Well our cycle Roscoff to Budapest has begun!
The map shows Véloroute 6 from Nantes to Budapest, however, we have to first cycle from Roscoff to meet it at Nantes.
Here is our rough plan:
We travelled by ferry from Cork to Roscoff leaving at 4pm Saturday, arriving at 6am Sunday morning. Disembarking at 6am meant a 5am rise to be showered, breakfasted and ready by the bikes when the ship docked. The crossing was perfect, just a tiny bit of consistent gentle movement in the water but no bother, thankfully we had berths, I felt sorry for people for whom reading the sign ‘No berths are available on this crossing’ was relevant. Happily we had booked early enough when berths were still available. More to come on not booking accommodation!
We cycled forth from the bowels of the ship and were blessed with a lovely sunny morning. We were very quickly into rolling hills, plenty of up and down. Having reached Morlaix we stopped for a coffee break (and boulangerie for necessary fuel).
Day 1 as the crow would fly on a bike. We are no crows. Ours was longer as we took a less direct route from Callac to Carhaix.
On our way into Morlaix, a ‘Petit Tour De France’, a large collection of of antique vehicles of all sorts – old fire engines, buses, old sports cars, antique cars with many equally antique drivers, passed us. Everyone waved as they passed. After the first hundred, I gave up waving back.
After our Morlaix coffee stop we cycled on and have just arrived in Callac. We are living in hope of our dejeneur here. We arrived just after 1.30pm and the only restaurant open in the small village (or maybe very small town) was busy. Mr ‘Callac restaurant owner’ has sent us to the terrace and told us to wait vingt minutes. We are waiting and hungry but hopeful! You might wonder why we left it so late to stop. We are in very rural France and this has been the first any sort of restaurant we have seen since Morlaix. That’s one disadvantage of staying off the car routes, we might have to go a little less rural!
Well we are now beautifully fed. Unusually it was a Basque restaurant. We had the lunch menu – €12.50 for lovely starter and main course. We shared a Basque cake which was great. Well we can’t be eating pastries at every stop or we’ll be soon carrying more weight than we started out with – We’re all for making this cycling easier i.e. carrying minimum weight on the bikes. That rule doesn’t just apply to the panniers 🙂
From our previous cycle through France, knowing how rural some of the places we cycled through were, we had gotten into the habit of always booking accommodation ahead for the next night. We somehow had unlearned this habit. Though we meant to, we hadn’t pre-booked accommodation for tonight. Thankfully with good data available, we searched for accommodation nearby for tonight and though very little was available we called the nearest at Carhaix. With my best ‘Parlez vous Anglais’, an Irish voice answered. Daria Roche from Dalkey and her Irish husband were running a B&B in Carhaix. She was delighted to hear an Irish voice and though technically closed, she immediately booked us a room. Given that the web said they also had a restaurant, I enquired re dinner and she said they were closed that night and nowhere in the village was open given it was a holiday weekend. She and her husband were going out for dinner and suggested that she could make a sandwich and have some cake for us. Given how exhausted we were plus the fact we had just had a decent lunch I said that would be perfect.

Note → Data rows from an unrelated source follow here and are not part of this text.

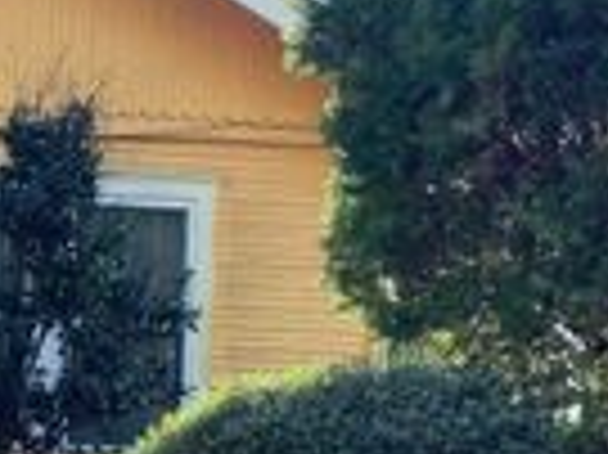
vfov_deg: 12.6
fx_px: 2018
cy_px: 492
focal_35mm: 115
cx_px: -464
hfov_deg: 15.0
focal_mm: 3.3
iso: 40
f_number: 2.4
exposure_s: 1/120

Well fed from lunch plus now with a bed plus hoping the forecast had got it wrong re rain in the afternoon, we set out for the cycle to the Irish B&B. Unfortunately the forecast won, it started to rain, sometimes hail. We took a more circuitous route than shown above, it ended up being a very, very hilly cycle to Carhaix. (It would have been hilly by any route though.) Nevertheless we stuck with it up hill and down dale in the rain and eventually two wet cyclists arrived at 5.10pm just in time since the owners were leaving at 5.15pm.
The prospect of a wash, a bed, a sandwich and sleep was sheer bliss. Well that was the prospect for me – Denis who runs a minimum of 5k every single day had to include the prospect of a run. Sometimes I think he needs canonisation or certification… at least, some kind of ation!
Having relearned the rural France lesson we booked Monday night’s accommodation before we were both snoring by 10pm.
Strava’s profile of Day 1’s route, total elevation gain approx equivalent to climbing Carrauntouhill.